Lewis Wickes Hine was an American sociologist and photographer. Lewis Hine used his camera as a tool for social reform. His photographs were instrumental in changing child labor laws in the United States. He was born on September 26, 1874, in Oshkosh, Wisconsin. He died on November 3, 1940, in Dobbs Ferry, New York.
Lewis Hines was a photographer known for his documentation of exploited child workers and government projects. In 1904, Lewis Hine photographed immigrants on Ellis Island, as well as at the tenements and sweatshops where they lived and worked.
Construction of the Empire State Building
Hine was one of the masters of a new camera called the Graflex. For the first fifty years of photography, the photographer had to compose and focus his picture upside-down on a ground glass in the back of his camera, then insert the holder that held the sensitive plate. Once the plate was in the camera, the photographer was shooting blind, unable to change either his framing or his focusing.
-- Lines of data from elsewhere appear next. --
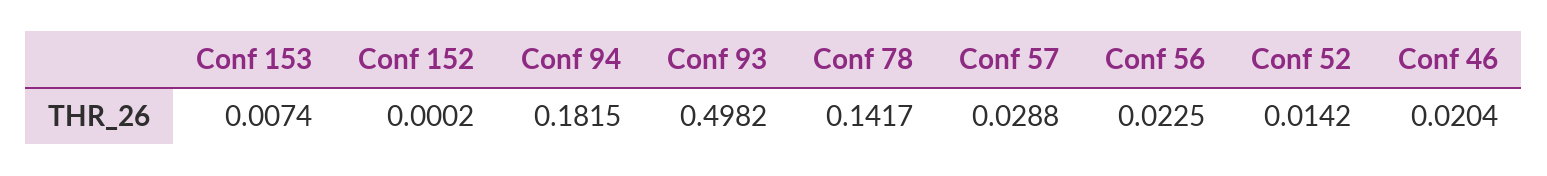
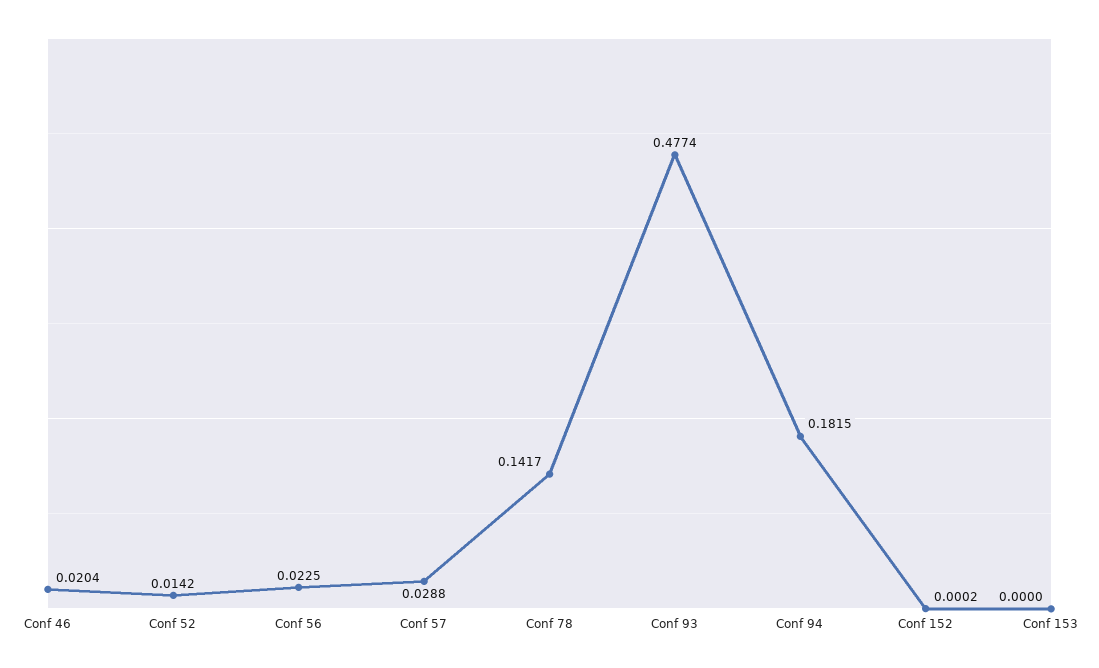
  {
-   "Conf 153": 0.0074,
+   "Conf 153": 0,
    "Conf 152": 0.0002,
    "Conf 94": 0.1815,
-   "Conf 93": 0.4982,
+   "Conf 93": 0.4774,
    "Conf 78": 0.1417,
    "Conf 57": 0.0288,
    "Conf 56": 0.0225,
    "Conf 52": 0.0142,
    "Conf 46": 0.0204
  }

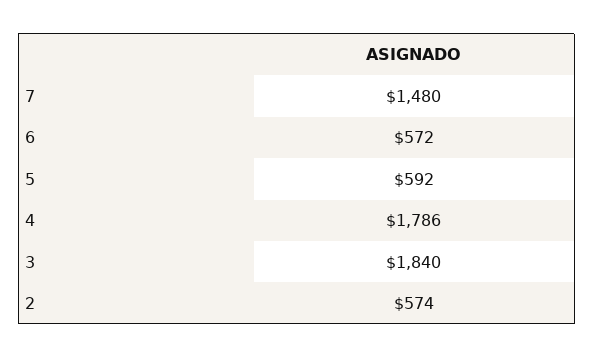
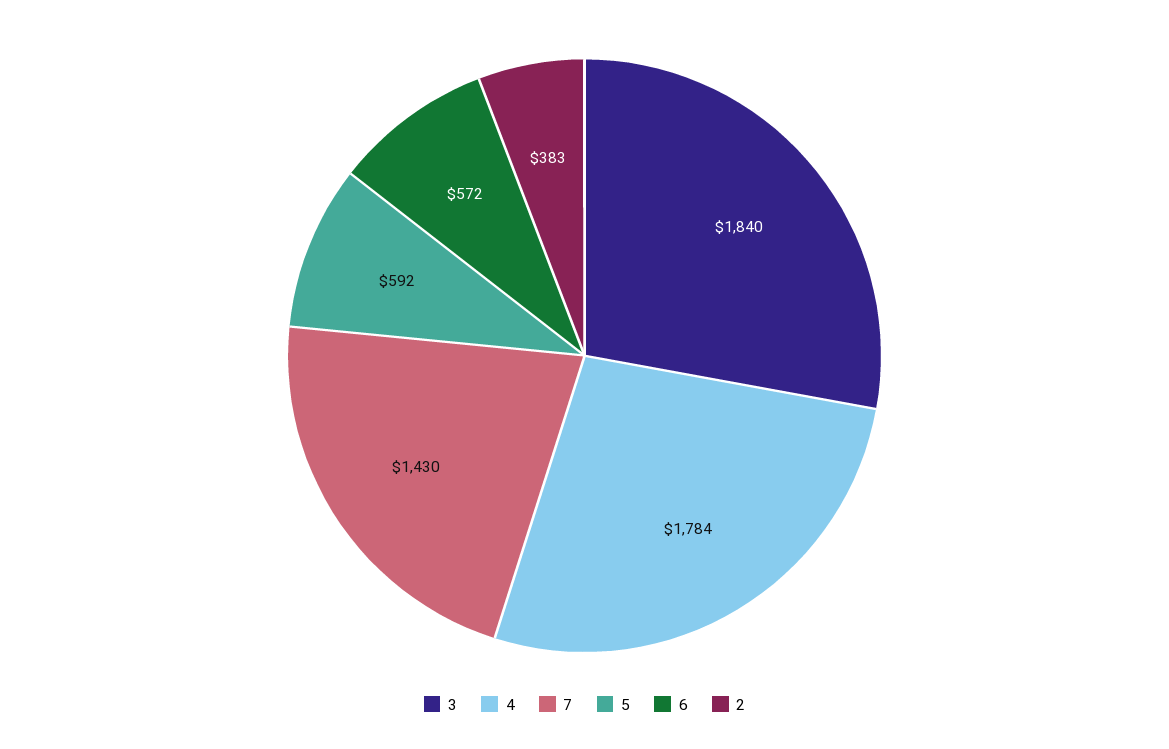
  {
-   "7": 1480,
+   "7": 1430,
    "6": 572,
    "5": 592,
-   "4": 1786,
+   "4": 1784,
    "3": 1840,
-   "2": 574
+   "2": 383
  }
In 1911, Lewis Hine was hired by the National Child Labor Committee to record child labor conditions, and he produced horrific pictures of exploited children. During World War I, Hines worked as a photographer with the Red Cross and later photographed the construction of the Empire State Building.
Some influences of Lewis Hine were seeing children as young as 8 years old working long hours in dangerous and very harsh conditions.
The reason I chose this photographer is because I really admire how he dedicated his life to showing the world how adults are treating small innocent children and what they made them do.